- _YOUR TASK_: Each line of the data below that holds the word "division" is to be reported in full.

- _Stored data entries_:
⁂

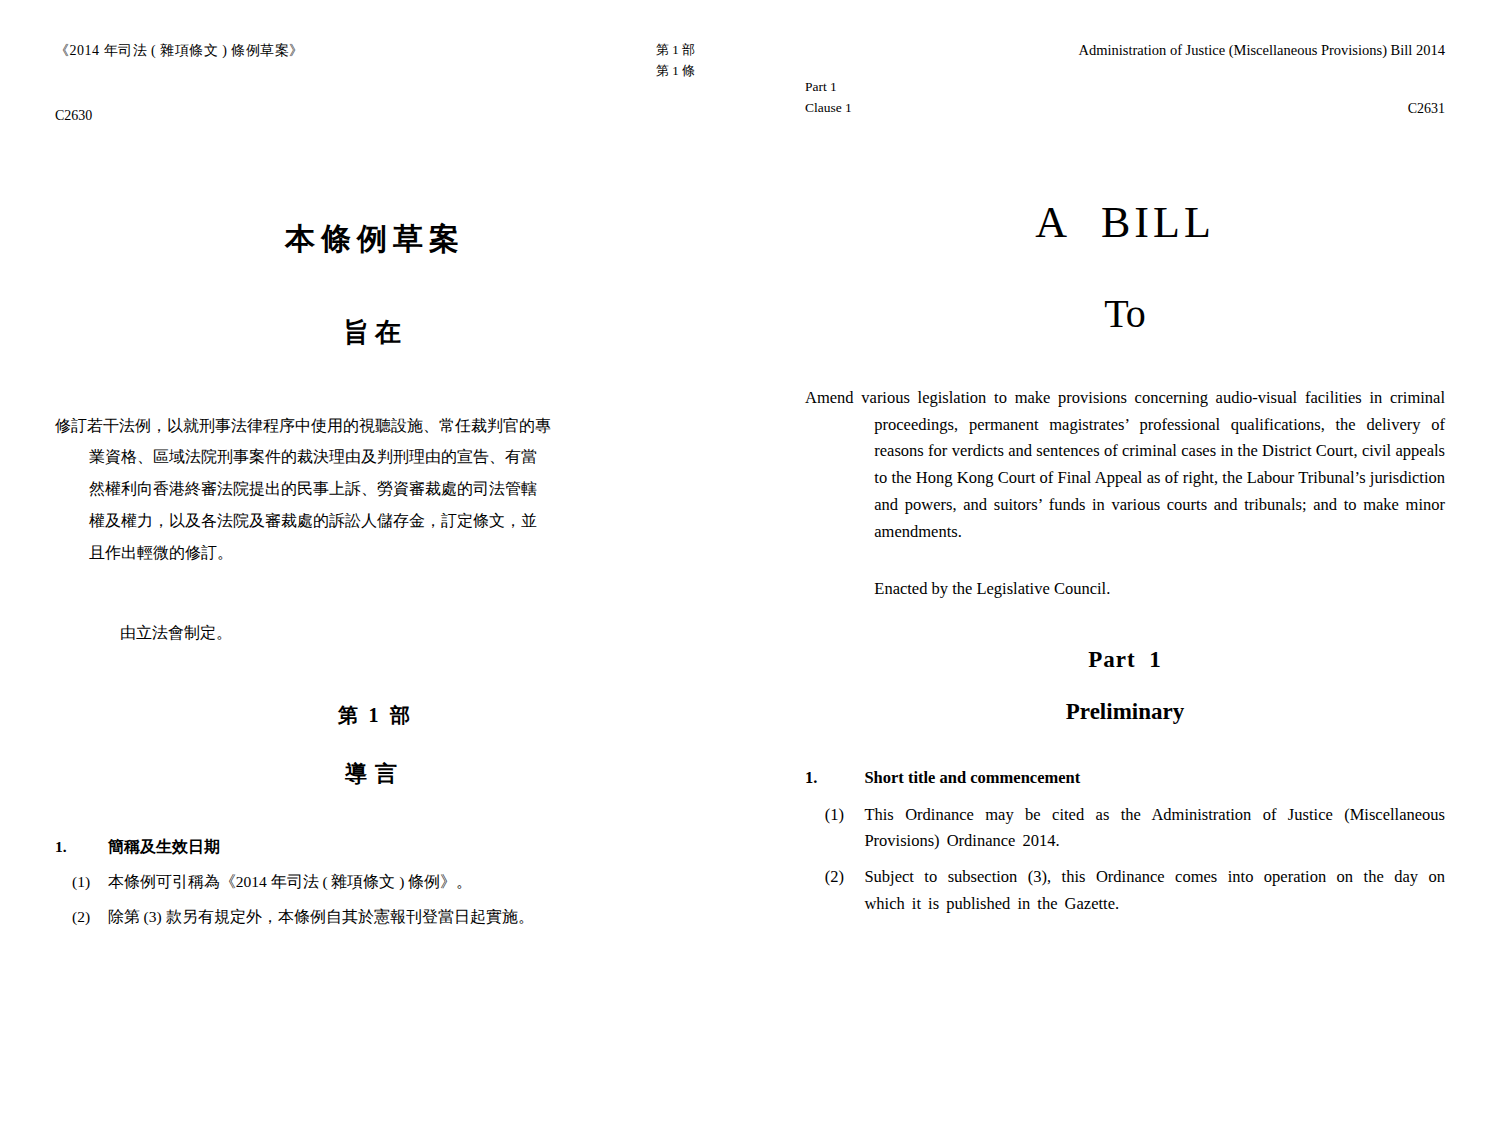《2014 年司法 ( 雜項條文 ) 條例草案》
第 1 部
第 1 條
C2630
本條例草案
旨在
修訂若干法例，以就刑事法律程序中使用的視聽設施、常任裁判官的專 業資格、區域法院刑事案件的裁決理由及判刑理由的宣告、有當 然權利向香港終審法院提出的民事上訴、勞資審裁處的司法管轄 權及權力，以及各法院及審裁處的訴訟人儲存金，訂定條文，並 且作出輕微的修訂。
由立法會制定。
第 1 部
導言
1.
簡稱及生效日期
(1)
本條例可引稱為《2014 年司法 ( 雜項條文 ) 條例》。
(2)
除第 (3) 款另有規定外，本條例自其於憲報刊登當日起實施。
Administration of Justice (Miscellaneous Provisions) Bill 2014
Part 1
Clause 1
C2631
A BILL
To
Amend various legislation to make provisions concerning audio-visual facilities in criminal proceedings, permanent magistrates’ professional qualifications, the delivery of reasons for verdicts and sentences of criminal cases in the District Court, civil appeals to the Hong Kong Court of Final Appeal as of right, the Labour Tribunal’s jurisdiction and powers, and suitors’ funds in various courts and tribunals; and to make minor amendments.
Enacted by the Legislative Council.
Part 1
Preliminary
1.
Short title and commencement
(1)
This Ordinance may be cited as the Administration of Justice (Miscellaneous Provisions) Ordinance 2014.
(2)
Subject to subsection (3), this Ordinance comes into operation on the day on which it is published in the Gazette.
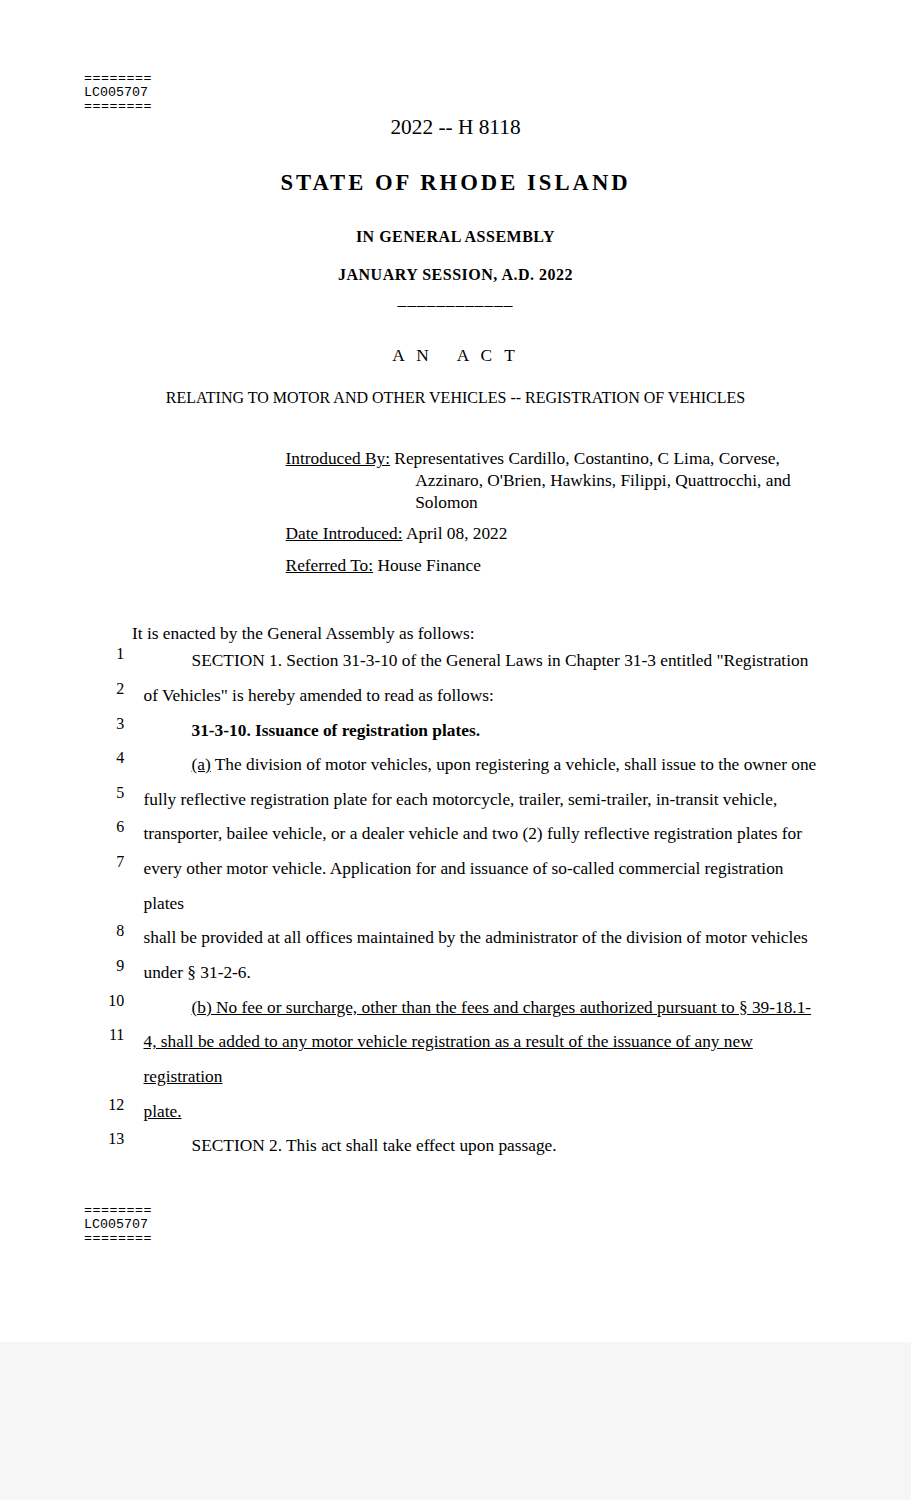========
LC005707
========
2022 -- H 8118
STATE OF RHODE ISLAND
IN GENERAL ASSEMBLY
JANUARY SESSION, A.D. 2022
____________
A N A C T
RELATING TO MOTOR AND OTHER VEHICLES -- REGISTRATION OF VEHICLES
Introduced By: Representatives Cardillo, Costantino, C Lima, Corvese, Azzinaro, O'Brien, Hawkins, Filippi, Quattrocchi, and Solomon
Date Introduced: April 08, 2022
Referred To: House Finance
It is enacted by the General Assembly as follows:
SECTION 1. Section 31-3-10 of the General Laws in Chapter 31-3 entitled "Registration
of Vehicles" is hereby amended to read as follows:
31-3-10. Issuance of registration plates.
(a) The division of motor vehicles, upon registering a vehicle, shall issue to the owner one
fully reflective registration plate for each motorcycle, trailer, semi-trailer, in-transit vehicle,
transporter, bailee vehicle, or a dealer vehicle and two (2) fully reflective registration plates for
every other motor vehicle. Application for and issuance of so-called commercial registration plates
shall be provided at all offices maintained by the administrator of the division of motor vehicles
under § 31-2-6.
(b) No fee or surcharge, other than the fees and charges authorized pursuant to § 39-18.1-
4, shall be added to any motor vehicle registration as a result of the issuance of any new registration
plate.
SECTION 2. This act shall take effect upon passage.
========
LC005707
========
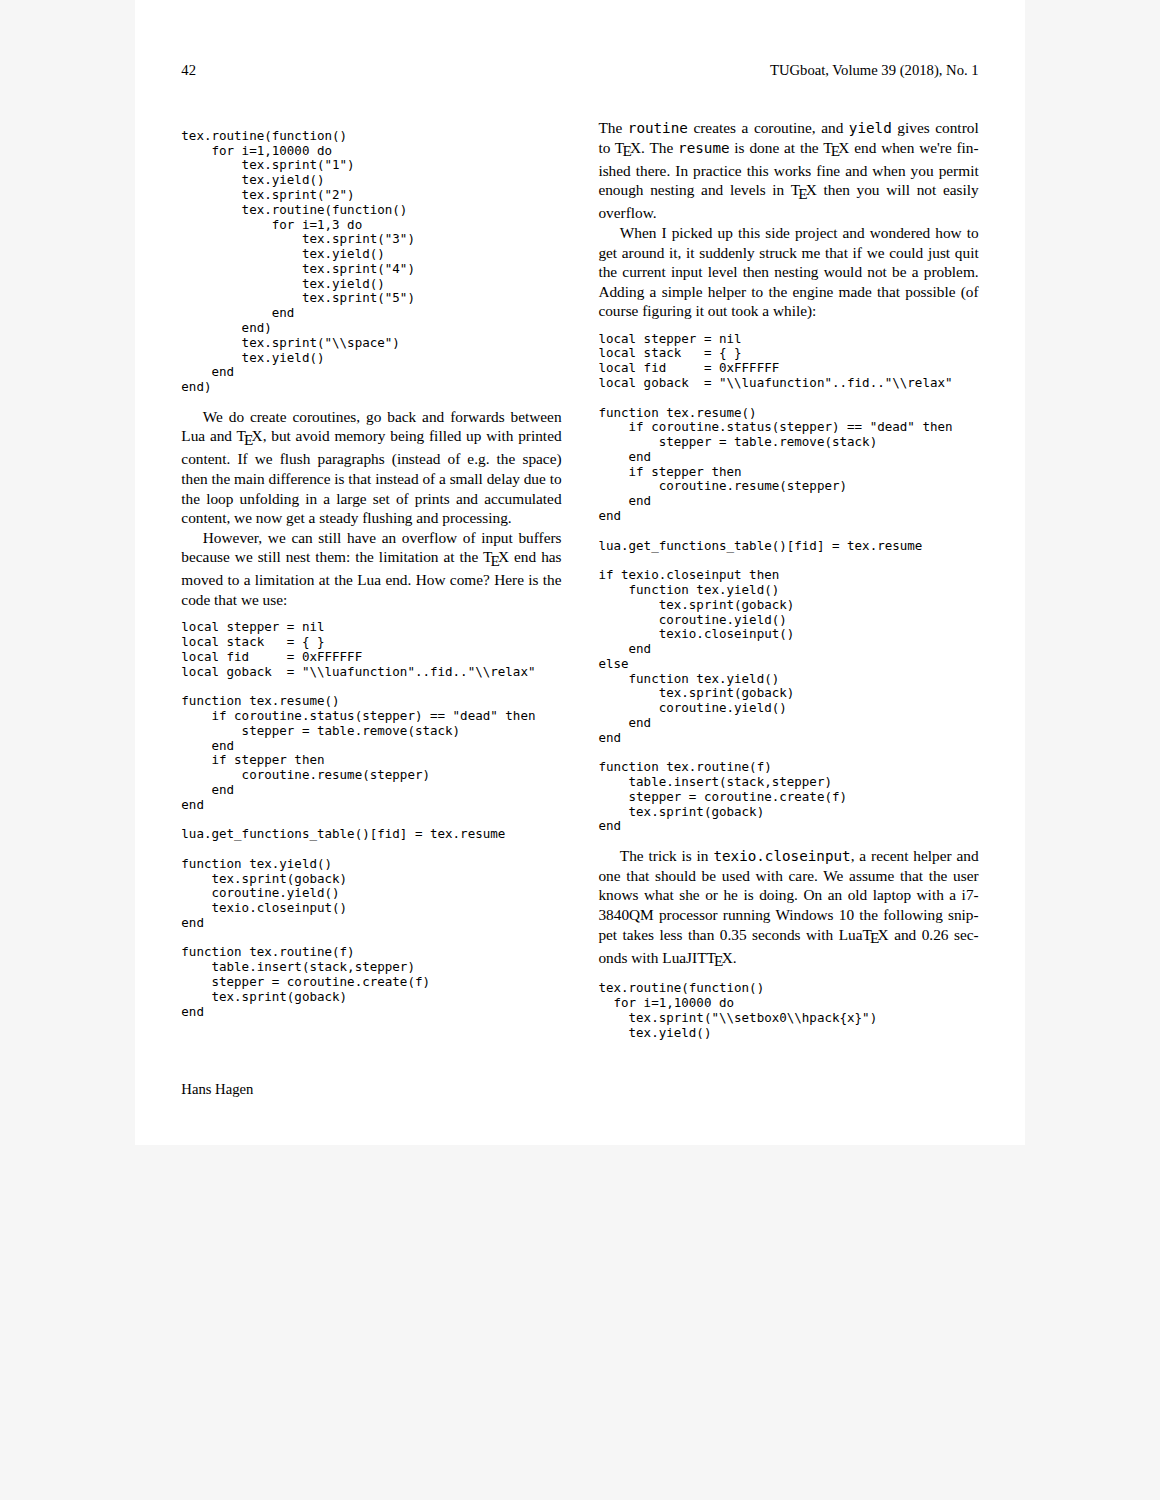42 TUGboat, Volume 39 (2018), No. 1
tex.routine(function()
    for i=1,10000 do
        tex.sprint("1")
        tex.yield()
        tex.sprint("2")
        tex.routine(function()
            for i=1,3 do
                tex.sprint("3")
                tex.yield()
                tex.sprint("4")
                tex.yield()
                tex.sprint("5")
            end
        end)
        tex.sprint("\\space")
        tex.yield()
    end
end)
We do create coroutines, go back and forwards between Lua and TEX, but avoid memory being filled up with printed content. If we flush paragraphs (instead of e.g. the space) then the main difference is that instead of a small delay due to the loop unfolding in a large set of prints and accumulated content, we now get a steady flushing and processing.
However, we can still have an overflow of input buffers because we still nest them: the limitation at the TEX end has moved to a limitation at the Lua end. How come? Here is the code that we use:
local stepper = nil
local stack   = { }
local fid     = 0xFFFFFF
local goback  = "\\luafunction"..fid.."\\relax"

function tex.resume()
    if coroutine.status(stepper) == "dead" then
        stepper = table.remove(stack)
    end
    if stepper then
        coroutine.resume(stepper)
    end
end

lua.get_functions_table()[fid] = tex.resume

function tex.yield()
    tex.sprint(goback)
    coroutine.yield()
    texio.closeinput()
end

function tex.routine(f)
    table.insert(stack,stepper)
    stepper = coroutine.create(f)
    tex.sprint(goback)
end
The routine creates a coroutine, and yield gives control to TEX. The resume is done at the TEX end when we're finished there. In practice this works fine and when you permit enough nesting and levels in TEX then you will not easily overflow.
When I picked up this side project and wondered how to get around it, it suddenly struck me that if we could just quit the current input level then nesting would not be a problem. Adding a simple helper to the engine made that possible (of course figuring it out took a while):
local stepper = nil
local stack   = { }
local fid     = 0xFFFFFF
local goback  = "\\luafunction"..fid.."\\relax"

function tex.resume()
    if coroutine.status(stepper) == "dead" then
        stepper = table.remove(stack)
    end
    if stepper then
        coroutine.resume(stepper)
    end
end

lua.get_functions_table()[fid] = tex.resume

if texio.closeinput then
    function tex.yield()
        tex.sprint(goback)
        coroutine.yield()
        texio.closeinput()
    end
else
    function tex.yield()
        tex.sprint(goback)
        coroutine.yield()
    end
end

function tex.routine(f)
    table.insert(stack,stepper)
    stepper = coroutine.create(f)
    tex.sprint(goback)
end
The trick is in texio.closeinput, a recent helper and one that should be used with care. We assume that the user knows what she or he is doing. On an old laptop with a i7-3840QM processor running Windows 10 the following snippet takes less than 0.35 seconds with LuaTEX and 0.26 seconds with LuaJITTEX.
tex.routine(function()
  for i=1,10000 do
    tex.sprint("\\setbox0\\hpack{x}")
    tex.yield()
Hans Hagen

⁂

- _TASK ANSWER_:
(a) The division of motor vehicles, upon registering a vehicle, shall issue to the owner one
shall be provided at all offices maintained by the administrator of the division of motor vehicles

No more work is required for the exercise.